Lisa has taught at all levels from kindergarten to college and has a master's degree in human relations.

Do genetics play a role in psychological disorders such as schizophrenia? What do we know about any genetic links? Does environment matter? Find the answers to these questions and more in this video lesson.

Psychopathology and Genetics

Meet Jim. Jim is very self-conscious about his weight. He thinks he is fat even though he is 5'11' and weighs only 98 pounds. He often starves himself in attempts to become thin. Jim's behavior is a psychopathology, or a deviation from normal behavior or mental processes. A more literal translation would be 'a mental illness.' Now meet Jim's daughter Joey. What are the chances that Joey will have the same psychopathology as her father?

You may have some questions of your own that you would like answers to before you form an opinion. For instance, you may want to know how much contact Joey has with her father or if she is being raised in the same environment. While the answers to these questions may be important, you may find it interesting to know that, regardless of the answers, Joey's chances of having a similar psychopathology to her father increase simply because of her DNA. Let's explore some examples of psychopathology that have been shown to have a genetic link.

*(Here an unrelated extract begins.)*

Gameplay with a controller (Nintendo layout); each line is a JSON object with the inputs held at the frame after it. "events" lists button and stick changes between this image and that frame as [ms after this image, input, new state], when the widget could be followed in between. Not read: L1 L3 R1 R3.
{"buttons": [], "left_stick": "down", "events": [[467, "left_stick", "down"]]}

Schizophrenia is a psychopathology characterized by severely impaired thinking, emotions, and behaviors. Imagine Fred is adopted. Fred's biological mother had schizophrenia. The adoptive parents have no family history of the disorder or any similar disorders. Does Fred have a higher than normal risk of developing schizophrenia?

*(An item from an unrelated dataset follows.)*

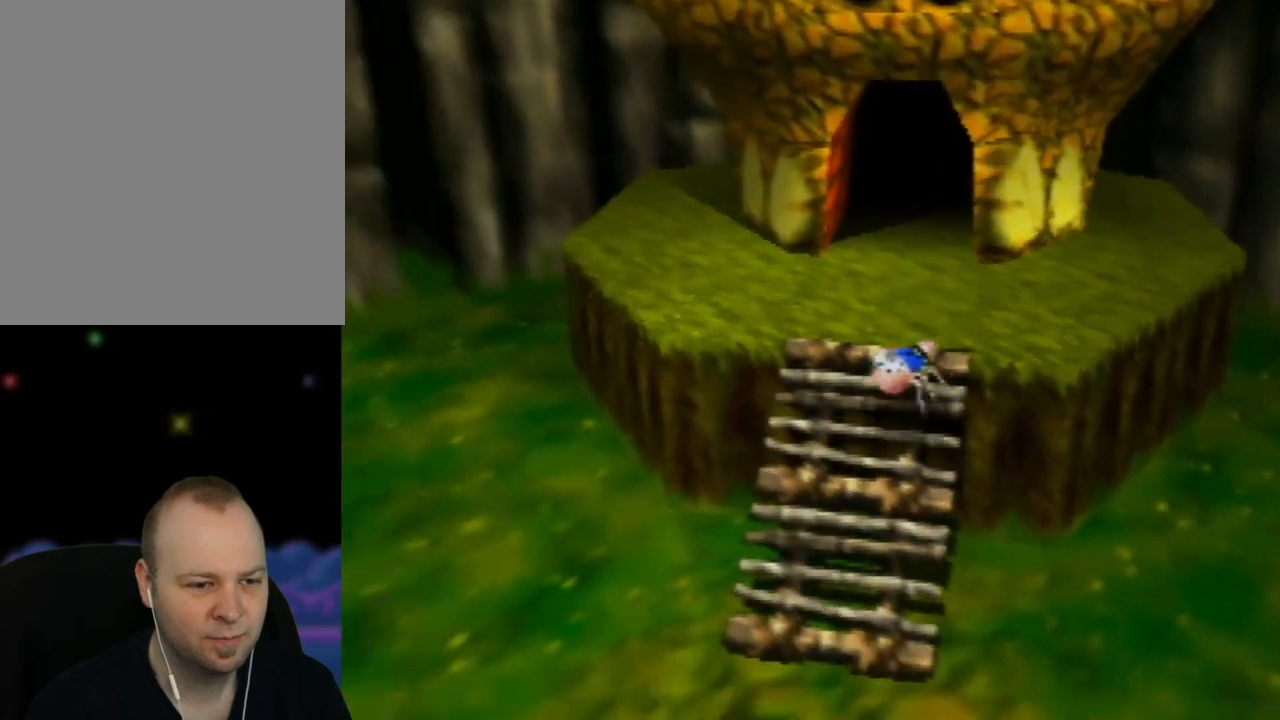
{"buttons": [], "left_stick": "down", "events": []}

Adoption studies have shown that a high percentage of adopted children whose birth parents suffered from schizophrenia also suffered from schizophrenia or associated conditions. Adopted children who did not have parents who suffered from schizophrenia were very seldom diagnosed with the disorder. This information means that adoption studies have demonstrated a genetic link to schizophrenia. So the answer to our question is yes, Fred has a higher-than-normal risk of developing schizophrenia.

One challenge in the study of schizophrenia's genetic link is that no gene has been identified as responsible for the disorder. Researchers are also not exactly sure how this gene may contribute to a person's risk for schizophrenia or what causes it to be expressed. A great deal of work remains to be done.

Antisocial Personality Disorder

Antisocial personality disorder is characterized by a disregard for the rights, feelings, and safety of others. Antisocial personality disorder has been shown to have a genetic link through family studies and adoption studies. Many adoption studies have attempted to determine the degree to which genetics play a role in antisocial personality disorder. Will adopted children who are placed in a different environment be protected from developing the disorder? Or will they remain at a higher risk for antisocial behavior?

Imagine Martha is adopted. Her biological mother had antisocial personality disorder. Martha has a brother who was adopted as well. He does not have a family history of antisocial personality disorder. Is Martha more likely to develop antisocial personality disorder than her brother?

Researchers have found out that this is a tricky question. The simple answer is yes since there's a genetic link to antisocial personality disorder. However, the strength of the genetic link is difficult to identify. For example, antisocial personality disorder is often identified in studies as a criminal background. Is this always a fair assumption? Does lack of a criminal background mean that there's no history of antisocial personality disorder?

Interpreting the results of these adoption studies can also be clouded by the fact that these children are often adopted later in life. This means that they have had early exposure to environmental influences that could contribute to the development of antisocial personality disorder. They are also more often placed in adoptive families with an environment similar to that of their biological parent. All of these complications make it difficult for researchers to fully understand which factor, environment or genetics, has the most effect in determining antisocial personality disorder.